Unlocking the secrets of synthetic biology: Host physiology over phylogeny in genetic circuit performance

Broad host range (BHR) synthetic biology aims to capitalize on a wide range of microbial phenotypes to expand biodesign applications not confined to traditional model organisms. Despite the ever-expanding genetic toolkit, reliance on a small number of model hosts has limited innovation, as highlighted by the "chassis effect," where identical genetic circuits perform differently in various organisms.

Current research exploring novel microbial hosts highlights this variability, posing challenges to predictability and circuit optimization. Addressing the knowledge gap in biological determinants driving the chassis effect is crucial for enhancing predictability and expanding Biodesign applications in BHR synthetic biology.

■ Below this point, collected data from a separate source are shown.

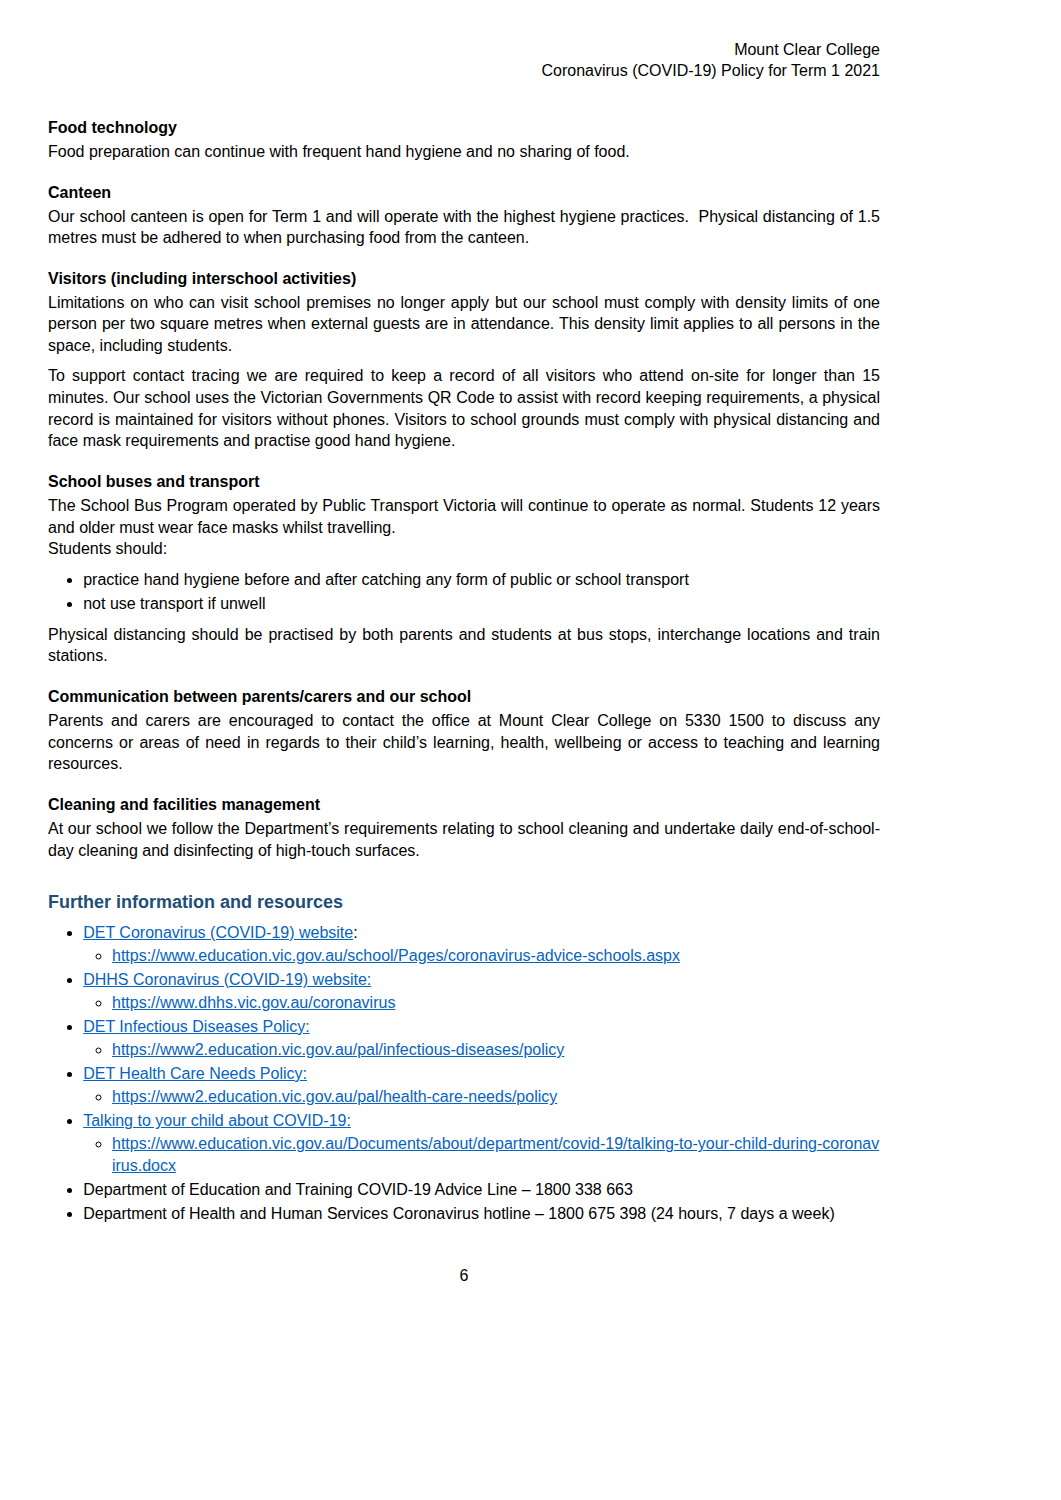Mount Clear College
Coronavirus (COVID-19) Policy for Term 1 2021
Food technology
Food preparation can continue with frequent hand hygiene and no sharing of food.
Canteen
Our school canteen is open for Term 1 and will operate with the highest hygiene practices. Physical distancing of 1.5 metres must be adhered to when purchasing food from the canteen.
Visitors (including interschool activities)
Limitations on who can visit school premises no longer apply but our school must comply with density limits of one person per two square metres when external guests are in attendance. This density limit applies to all persons in the space, including students.
To support contact tracing we are required to keep a record of all visitors who attend on-site for longer than 15 minutes. Our school uses the Victorian Governments QR Code to assist with record keeping requirements, a physical record is maintained for visitors without phones. Visitors to school grounds must comply with physical distancing and face mask requirements and practise good hand hygiene.
School buses and transport
The School Bus Program operated by Public Transport Victoria will continue to operate as normal. Students 12 years and older must wear face masks whilst travelling.
Students should:
practice hand hygiene before and after catching any form of public or school transport
not use transport if unwell
Physical distancing should be practised by both parents and students at bus stops, interchange locations and train stations.
Communication between parents/carers and our school
Parents and carers are encouraged to contact the office at Mount Clear College on 5330 1500 to discuss any concerns or areas of need in regards to their child’s learning, health, wellbeing or access to teaching and learning resources.
Cleaning and facilities management
At our school we follow the Department’s requirements relating to school cleaning and undertake daily end-of-school-day cleaning and disinfecting of high-touch surfaces.
Further information and resources
DET Coronavirus (COVID-19) website:
https://www.education.vic.gov.au/school/Pages/coronavirus-advice-schools.aspx
DHHS Coronavirus (COVID-19) website:
https://www.dhhs.vic.gov.au/coronavirus
DET Infectious Diseases Policy:
https://www2.education.vic.gov.au/pal/infectious-diseases/policy
DET Health Care Needs Policy:
https://www2.education.vic.gov.au/pal/health-care-needs/policy
Talking to your child about COVID-19:
https://www.education.vic.gov.au/Documents/about/department/covid-19/talking-to-your-child-during-coronavirus.docx
Department of Education and Training COVID-19 Advice Line – 1800 338 663
Department of Health and Human Services Coronavirus hotline – 1800 675 398 (24 hours, 7 days a week)
6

In August 2023, BioDesign Research published a research article titled "Revealing the Host-Dependent Nature of an Engineered Genetic Inverter in Concordance with Physiology."

In this study, researchers sought to understand whether phylogenomic relatedness or host physiology can more accurately predict the performance of genetic circuits in bacterial hosts. The study revealed distinct differences in growth physiologies and molecular characteristics across the species, significantly impacting the inverter's performance.

It was found that hosts with similar growth and molecular physiology metrics showed comparable inverter performances, thus linking bacterial physiology directly to the chassis effect. This discovery is pivotal for broad-host-range synthetic biology, enhancing the predictive power for implementing genetic devices in novel microbial hosts. The study's core involved a detailed comparative analysis of host physiology and phylogeny.

Various physiological parameters like growth rate, gene copy number, and codon usage bias were quantified and correlated with the inverter circuit's performance in each host. Contrary to conventional focus on phylogenomic relatedness, the research demonstrated that host physiology is a more significant predictor for circuit performance.

This was further substantiated by multivariate statistical techniques, including the Mantel test and Procrustes Superimposition analysis, which conclusively pointed out the predominance of physiological factors over phylogenomic relatedness in determining the performance of genetic devices.

In conclusion, this study challenges the traditional reliance on phylogeny for predicting microbial phenotypes, underscoring the critical role of physiological factors. The findings in this work are instrumental in synthetic biology, suggesting a paradigm shift in how the performance of genetic devices can be predicted and optimized in diverse microbial hosts.

By highlighting the significance of host-specific physiological traits, this research shows a new direction for more accurate and effective implementation of genetic devices. This novel approach not only enhances the understanding of the chassis effect but also marks a significant stride in broadening the utility of synthetic biology across a wider range of bacterial hosts.